TESTO FORNITO –

>>>

Dumfries fenomenale: è lui il jolly da Champions

Due gol e tre assist contro il Barcellona: impresa storica per Dumfries, l'arma segreta di Inzaghi in semifinale
Iacopo Erba

Due gol e tre assist contro il Barcellona: impresa storica per Dumfries, l’arma segreta di Inzaghi in semifinale

Sulla straordinaria impresa dell’Inter, qualificata alla finale di Champions League dopo un doppio confronto esaltante contro il Barcellona, c’è senza dubbio la firma di Denzel Dumfries. L’olandese è stato infatti assoluto protagonista sia all’andata, con due gol e un assist, sia al ritorno a San Siro con due passaggi vincenti, tra cui quello che ha permesso ad Acerbi allo scadere di firmare la rete del pareggio portando poi la partita ai supplementari. Un exploit incredibile, per un giocatore che soltanto fino a qualche mese fa prima del rinnovo di contratto doveva essere uno dei pezzi pregiati da sacrificare sull’altare delle plusvalenze.

<<<

DATI FORNITI –
>>>

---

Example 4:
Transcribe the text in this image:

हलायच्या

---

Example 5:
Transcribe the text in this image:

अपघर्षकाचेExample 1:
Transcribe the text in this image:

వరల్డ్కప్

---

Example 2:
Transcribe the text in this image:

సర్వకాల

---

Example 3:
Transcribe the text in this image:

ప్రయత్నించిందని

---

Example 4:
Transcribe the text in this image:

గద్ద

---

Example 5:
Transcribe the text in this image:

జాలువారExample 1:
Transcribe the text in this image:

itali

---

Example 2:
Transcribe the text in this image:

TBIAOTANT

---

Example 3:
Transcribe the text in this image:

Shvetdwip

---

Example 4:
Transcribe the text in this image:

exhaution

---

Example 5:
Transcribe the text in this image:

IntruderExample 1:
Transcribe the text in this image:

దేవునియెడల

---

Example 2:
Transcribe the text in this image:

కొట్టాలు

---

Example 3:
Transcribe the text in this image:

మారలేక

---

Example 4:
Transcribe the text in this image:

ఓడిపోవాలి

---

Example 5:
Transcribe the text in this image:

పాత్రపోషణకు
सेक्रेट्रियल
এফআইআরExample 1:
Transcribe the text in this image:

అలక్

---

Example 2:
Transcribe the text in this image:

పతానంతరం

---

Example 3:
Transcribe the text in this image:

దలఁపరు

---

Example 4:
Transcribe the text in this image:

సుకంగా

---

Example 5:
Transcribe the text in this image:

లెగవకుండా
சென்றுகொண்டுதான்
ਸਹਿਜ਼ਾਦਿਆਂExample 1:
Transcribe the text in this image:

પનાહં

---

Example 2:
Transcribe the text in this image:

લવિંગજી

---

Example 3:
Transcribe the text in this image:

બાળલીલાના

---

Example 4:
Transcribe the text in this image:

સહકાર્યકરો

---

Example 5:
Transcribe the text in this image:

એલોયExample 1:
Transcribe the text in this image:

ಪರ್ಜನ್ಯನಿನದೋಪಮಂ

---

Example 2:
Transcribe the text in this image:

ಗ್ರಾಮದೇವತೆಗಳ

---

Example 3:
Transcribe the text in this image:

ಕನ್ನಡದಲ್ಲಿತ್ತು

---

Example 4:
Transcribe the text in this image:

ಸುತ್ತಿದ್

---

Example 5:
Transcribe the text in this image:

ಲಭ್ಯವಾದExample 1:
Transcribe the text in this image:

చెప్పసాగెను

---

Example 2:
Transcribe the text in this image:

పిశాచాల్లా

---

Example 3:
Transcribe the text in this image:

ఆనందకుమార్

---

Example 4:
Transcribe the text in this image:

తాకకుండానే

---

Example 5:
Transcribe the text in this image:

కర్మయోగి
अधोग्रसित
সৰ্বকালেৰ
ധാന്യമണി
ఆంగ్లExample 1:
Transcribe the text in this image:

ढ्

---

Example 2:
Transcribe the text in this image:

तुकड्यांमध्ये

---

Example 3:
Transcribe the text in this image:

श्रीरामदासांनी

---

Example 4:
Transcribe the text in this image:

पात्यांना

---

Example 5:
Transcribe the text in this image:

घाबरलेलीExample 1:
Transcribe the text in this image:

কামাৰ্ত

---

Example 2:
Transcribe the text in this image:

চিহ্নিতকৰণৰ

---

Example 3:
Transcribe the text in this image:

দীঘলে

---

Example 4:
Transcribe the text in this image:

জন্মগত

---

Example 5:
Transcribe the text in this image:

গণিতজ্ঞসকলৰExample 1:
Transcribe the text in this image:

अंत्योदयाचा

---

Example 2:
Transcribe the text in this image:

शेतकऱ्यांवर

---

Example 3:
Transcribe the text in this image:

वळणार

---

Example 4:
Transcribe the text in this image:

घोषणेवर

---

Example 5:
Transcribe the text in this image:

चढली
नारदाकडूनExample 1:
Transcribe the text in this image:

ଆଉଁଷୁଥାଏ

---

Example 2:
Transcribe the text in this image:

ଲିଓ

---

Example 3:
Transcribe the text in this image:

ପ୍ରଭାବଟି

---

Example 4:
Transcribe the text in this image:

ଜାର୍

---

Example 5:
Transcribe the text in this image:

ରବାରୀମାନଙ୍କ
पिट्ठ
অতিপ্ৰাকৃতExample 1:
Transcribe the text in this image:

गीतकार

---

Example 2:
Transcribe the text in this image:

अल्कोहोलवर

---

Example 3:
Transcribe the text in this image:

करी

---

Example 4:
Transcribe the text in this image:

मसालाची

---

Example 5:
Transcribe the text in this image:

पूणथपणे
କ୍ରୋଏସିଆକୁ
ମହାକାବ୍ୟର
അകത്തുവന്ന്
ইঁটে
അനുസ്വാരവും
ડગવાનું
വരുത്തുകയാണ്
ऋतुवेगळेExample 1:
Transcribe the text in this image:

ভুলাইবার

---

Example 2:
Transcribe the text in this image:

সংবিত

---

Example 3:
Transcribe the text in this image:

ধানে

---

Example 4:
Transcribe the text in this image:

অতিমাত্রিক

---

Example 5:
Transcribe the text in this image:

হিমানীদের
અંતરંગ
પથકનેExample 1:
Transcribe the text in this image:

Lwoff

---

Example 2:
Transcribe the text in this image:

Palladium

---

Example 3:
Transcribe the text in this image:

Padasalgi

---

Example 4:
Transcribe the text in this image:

<<<

DETTAGLI DEL COMPITO –
Ricopia senza modifiche il passo dell'articolo su Dumfries che va da "Sulla straordinaria impresa" fino a "sull’altare delle plusvalenze.", incluse queste ultime parole.

RISULTATO DEL COMPITO –
Sulla straordinaria impresa dell’Inter, qualificata alla finale di Champions League dopo un doppio confronto esaltante contro il Barcellona, c’è senza dubbio la firma di Denzel Dumfries. L’olandese è stato infatti assoluto protagonista sia all’andata, con due gol e un assist, sia al ritorno a San Siro con due passaggi vincenti, tra cui quello che ha permesso ad Acerbi allo scadere di firmare la rete del pareggio portando poi la partita ai supplementari. Un exploit incredibile, per un giocatore che soltanto fino a qualche mese fa prima del rinnovo di contratto doveva essere uno dei pezzi pregiati da sacrificare sull’altare delle plusvalenze.